Order Enforced As Modified.
Order Enforced As Modified.
1. It is undisputed that for the pay period ending June 26, 1965, workers in the same class as Brown and Mummey received a $5.00 per week general pay increase.
2. Q. (By Mr. Haynes) You didn't respond to Mr. Betts' offer of reinstatement of July 23rd because you needed additional time to give Detroiter Mobile Homes notice of your quitting? A. Not additional, but I don't think it's right. Q. You didn't think it was right, personally, to what? A. To just up and quit in the middle of a week and say I'm going back.
3. Q. (By Mr. Herzog) You have heard the testimony here about your conversation with Mr. Betts and it has been stipulated that that occurred on the 13th. I'd like for you to explain to the Trial Examiner how that conversation came about, how you came to go down to see Mr. Betts.

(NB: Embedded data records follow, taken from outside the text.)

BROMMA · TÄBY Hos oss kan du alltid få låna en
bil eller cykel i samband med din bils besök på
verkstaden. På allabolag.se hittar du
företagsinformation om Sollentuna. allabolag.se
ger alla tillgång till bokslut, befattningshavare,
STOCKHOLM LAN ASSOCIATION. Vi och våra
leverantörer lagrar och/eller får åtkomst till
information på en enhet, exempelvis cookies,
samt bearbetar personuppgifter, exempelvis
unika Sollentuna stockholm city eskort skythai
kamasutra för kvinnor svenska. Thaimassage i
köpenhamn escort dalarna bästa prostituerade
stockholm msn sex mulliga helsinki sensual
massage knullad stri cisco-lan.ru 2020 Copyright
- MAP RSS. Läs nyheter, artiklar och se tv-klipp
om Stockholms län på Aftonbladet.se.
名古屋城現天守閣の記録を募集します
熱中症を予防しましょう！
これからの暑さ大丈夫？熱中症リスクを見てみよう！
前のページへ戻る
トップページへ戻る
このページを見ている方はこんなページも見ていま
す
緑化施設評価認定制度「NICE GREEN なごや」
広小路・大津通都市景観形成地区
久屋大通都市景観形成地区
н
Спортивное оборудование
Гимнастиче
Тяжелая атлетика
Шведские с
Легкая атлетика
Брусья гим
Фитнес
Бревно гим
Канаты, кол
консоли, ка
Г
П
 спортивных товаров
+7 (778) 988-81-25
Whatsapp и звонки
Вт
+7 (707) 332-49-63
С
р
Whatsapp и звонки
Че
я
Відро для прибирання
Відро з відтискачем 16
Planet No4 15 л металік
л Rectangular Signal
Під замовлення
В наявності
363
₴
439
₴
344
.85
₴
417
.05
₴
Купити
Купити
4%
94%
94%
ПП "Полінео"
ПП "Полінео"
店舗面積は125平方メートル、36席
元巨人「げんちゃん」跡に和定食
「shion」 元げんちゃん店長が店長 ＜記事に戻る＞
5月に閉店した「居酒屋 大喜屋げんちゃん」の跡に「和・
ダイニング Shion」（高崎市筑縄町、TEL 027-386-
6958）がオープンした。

A. First off, around the 9th or 10th of August, approximately, I was in McPherson, Kansas, and I got word that there was a possibility I was going to be permanently assigned to Dodge City. (Tr. 224). Trial Examiner: All that made the job you had a little more desirable? The Witness: Yes, sir. Then when I found out that I was going to Dodge City, that's when I decided I had better see and that's when I called or talked to Howard, this transport driver, on the 12th when he was eating supper and I was drinking a cup of coffee with him. I called Brunkner after visiting with him. (Tr. 238, 239).